Plus récemment, les drones de la startup américaine Zipline ont permis de livrer des vaccins contre la COVID-19 au Ghana. Ainsi, 11 000 vaccins Oxford-AstraZeneca ont été distribués en quelques jours dans des zones reculées, difficiles à atteindre par voie terrestre. Ces vaccins ne nécessitent qu’une réfrigération régulière pour rester stables (2 °C à 8 °C) et ont pu être transportés dans des boîtes isolées, les mêmes qui servent au transport du sang.


Il ne faudrait pas croire que l’usage des drones se limite à l’hémisphère sud. Aux États-Unis, la première greffe d’organe transporté par drone a eu lieu en 2019. Pour leur part, des chercheurs suédois ont conduit une étude pilote sur la livraison de défibrillateurs par drones. L’idée peut surprendre, mais pas quand on sait qu’une victime d’arrêt cardiaque perd 10 % de chance de survivre à chaque minute qui s’écoule sans intervention. Elle doit être ranimée le plus rapidement possible à l’aide d’un défibrillateur externe automatisé (DEA), un appareil qui relance le cœur en lui administrant une décharge électrique, et conçu pour être utilisé par le grand public.


Dans cette étude, on a placé trois drones équipés de DEA dans un espace aérien contrôlé. Les drones, intégrés aux services médicaux d’urgence, ont pu être envoyés dans 12 cas et ont réussi à livrer un défibrillateur dans 11 cas (92 %), avec une grande précision de largage. Le drone est arrivé avant l’ambulance dans 7 des 11 cas (gain de temps médian de deux minutes).


Livraison de sang au Rwanda : des données chiffrées

Dans ce petit pays montagneux de l’Afrique de l’Est, 83 % de la population vit dans des zones rurales. Ainsi, lorsque les hôpitaux éloignés ont besoin de sang, celui-ci est acheminé par la route ; une route longue et cahoteuse qui ne convient pas à une cargaison aussi délicate.
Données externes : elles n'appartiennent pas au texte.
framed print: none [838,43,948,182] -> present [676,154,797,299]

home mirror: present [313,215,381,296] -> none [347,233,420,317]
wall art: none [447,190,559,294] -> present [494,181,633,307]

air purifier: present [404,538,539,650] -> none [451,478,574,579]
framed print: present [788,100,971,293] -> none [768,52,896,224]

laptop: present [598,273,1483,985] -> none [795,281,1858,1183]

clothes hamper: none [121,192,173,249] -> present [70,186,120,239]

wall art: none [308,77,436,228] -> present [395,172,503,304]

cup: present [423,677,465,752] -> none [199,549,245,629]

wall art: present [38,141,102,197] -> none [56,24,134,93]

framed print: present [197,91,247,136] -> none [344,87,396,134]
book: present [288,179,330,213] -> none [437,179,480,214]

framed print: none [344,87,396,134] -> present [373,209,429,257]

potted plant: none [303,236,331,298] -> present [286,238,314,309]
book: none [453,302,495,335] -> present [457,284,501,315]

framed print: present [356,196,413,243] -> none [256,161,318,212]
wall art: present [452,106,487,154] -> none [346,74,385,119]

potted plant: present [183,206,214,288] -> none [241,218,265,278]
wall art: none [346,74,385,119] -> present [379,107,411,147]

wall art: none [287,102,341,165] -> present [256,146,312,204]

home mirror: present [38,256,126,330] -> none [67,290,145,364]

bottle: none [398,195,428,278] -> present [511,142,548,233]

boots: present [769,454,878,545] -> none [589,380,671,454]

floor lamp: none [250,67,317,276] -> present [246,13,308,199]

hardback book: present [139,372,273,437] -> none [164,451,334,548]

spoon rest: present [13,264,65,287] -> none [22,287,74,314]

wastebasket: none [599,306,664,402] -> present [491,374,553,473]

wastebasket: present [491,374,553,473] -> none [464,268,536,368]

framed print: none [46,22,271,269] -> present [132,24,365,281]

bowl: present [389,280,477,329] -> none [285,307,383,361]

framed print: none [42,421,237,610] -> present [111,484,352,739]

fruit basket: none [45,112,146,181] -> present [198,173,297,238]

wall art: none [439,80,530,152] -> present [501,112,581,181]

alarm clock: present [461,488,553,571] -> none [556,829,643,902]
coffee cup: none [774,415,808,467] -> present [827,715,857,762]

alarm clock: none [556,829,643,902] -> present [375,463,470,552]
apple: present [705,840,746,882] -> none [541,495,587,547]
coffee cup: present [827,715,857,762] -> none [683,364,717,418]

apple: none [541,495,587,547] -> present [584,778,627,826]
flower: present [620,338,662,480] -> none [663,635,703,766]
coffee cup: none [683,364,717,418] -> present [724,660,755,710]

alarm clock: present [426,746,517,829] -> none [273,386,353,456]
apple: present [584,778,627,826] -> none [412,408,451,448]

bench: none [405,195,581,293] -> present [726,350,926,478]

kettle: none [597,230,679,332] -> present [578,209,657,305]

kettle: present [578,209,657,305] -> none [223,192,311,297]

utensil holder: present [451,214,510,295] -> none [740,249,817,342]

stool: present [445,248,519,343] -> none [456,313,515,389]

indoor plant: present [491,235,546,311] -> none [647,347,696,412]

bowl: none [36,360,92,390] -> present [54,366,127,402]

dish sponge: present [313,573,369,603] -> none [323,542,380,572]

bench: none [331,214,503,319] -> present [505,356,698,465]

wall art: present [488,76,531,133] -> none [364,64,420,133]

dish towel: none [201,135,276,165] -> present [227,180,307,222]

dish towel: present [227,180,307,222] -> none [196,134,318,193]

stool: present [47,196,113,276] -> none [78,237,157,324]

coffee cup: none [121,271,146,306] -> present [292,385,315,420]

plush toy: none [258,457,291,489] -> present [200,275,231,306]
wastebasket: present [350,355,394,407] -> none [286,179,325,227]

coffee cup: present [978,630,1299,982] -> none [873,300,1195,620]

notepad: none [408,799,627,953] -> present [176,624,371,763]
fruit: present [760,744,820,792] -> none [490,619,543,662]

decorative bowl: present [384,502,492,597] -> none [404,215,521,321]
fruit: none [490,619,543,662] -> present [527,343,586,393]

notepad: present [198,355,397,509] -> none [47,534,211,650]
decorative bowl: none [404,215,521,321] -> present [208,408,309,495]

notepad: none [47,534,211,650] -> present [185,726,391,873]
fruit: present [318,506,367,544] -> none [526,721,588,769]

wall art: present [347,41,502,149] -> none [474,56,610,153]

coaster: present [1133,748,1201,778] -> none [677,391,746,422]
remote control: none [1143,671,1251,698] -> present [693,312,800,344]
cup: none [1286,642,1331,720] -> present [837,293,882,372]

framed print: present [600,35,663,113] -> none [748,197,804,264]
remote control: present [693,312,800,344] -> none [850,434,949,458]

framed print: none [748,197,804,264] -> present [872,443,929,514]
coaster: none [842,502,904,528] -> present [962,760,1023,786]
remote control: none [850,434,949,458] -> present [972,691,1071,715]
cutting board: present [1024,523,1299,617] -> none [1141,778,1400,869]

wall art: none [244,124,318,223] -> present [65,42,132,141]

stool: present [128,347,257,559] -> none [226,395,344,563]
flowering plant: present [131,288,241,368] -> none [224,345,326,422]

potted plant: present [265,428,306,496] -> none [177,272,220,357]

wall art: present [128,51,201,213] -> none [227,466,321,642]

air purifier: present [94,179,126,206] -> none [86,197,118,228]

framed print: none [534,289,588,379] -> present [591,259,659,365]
Ce problème de logistique incite les centres de santé ruraux à commander plus de sang que nécessaire. Les établissements peu fréquentés n’utilisent pas toujours le sang avant sa date d’expiration, et doivent le jeter.


Marie Paul Nisingizwe, doctorante en santé publique et des populations à l’université de Colombie-Britannique, concentre ses recherches au Rwanda, son pays d’origine. Elle a mené une étude publiée dans The Lancet dans laquelle elle a analysé près de 13 000 commandes par drone entre 2017 et 2019. Elle a constaté que la moitié des commandes prenaient 41 minutes ou moins à être livrées par drone, contre deux heures par transport terrestre. Les drones ont également réduit de 67 % la quantité de sang gaspillé.


On s’en doute, la livraison par drone coûte plus cher que par voie terrestre, mais il faut prendre en compte le rapport coût-efficacité. Toujours à Madagascar, Simon Grandjean Lapierre a mené une analyse coût-efficacité auprès d'une population de 200 000 habitants en milieu rural. Ses résultats suggèrent que l'intégration des drones, quand elle est accompagnée d'interventions donnant accès à des tests de laboratoire très sensibles et une forte adhésion au traitement, optimise le rapport coût-efficacité.


Les questions éthiques

Comme toute innovation en santé, il faut s’assurer que les drones garantissent la sécurité, la confidentialité et l'autonomie des patients. De plus, la question de l’acceptabilité sociale s’impose : dans certaines communautés, le drone est associé à la surveillance ou la guerre. Selon, le clinicien-chercheur Simon Grandjean Lapierre, les questions éthiques que posent l'utilisation des drones en santé s'inscrivent dans le contexte plus large des enjeux qui entourent la recherche médicale (vidéo ci-dessous).


L’utilisation des drones en santé ne fait que commencer. La prochaine mission qui leur sera confiée sera-t-elle mission impossible?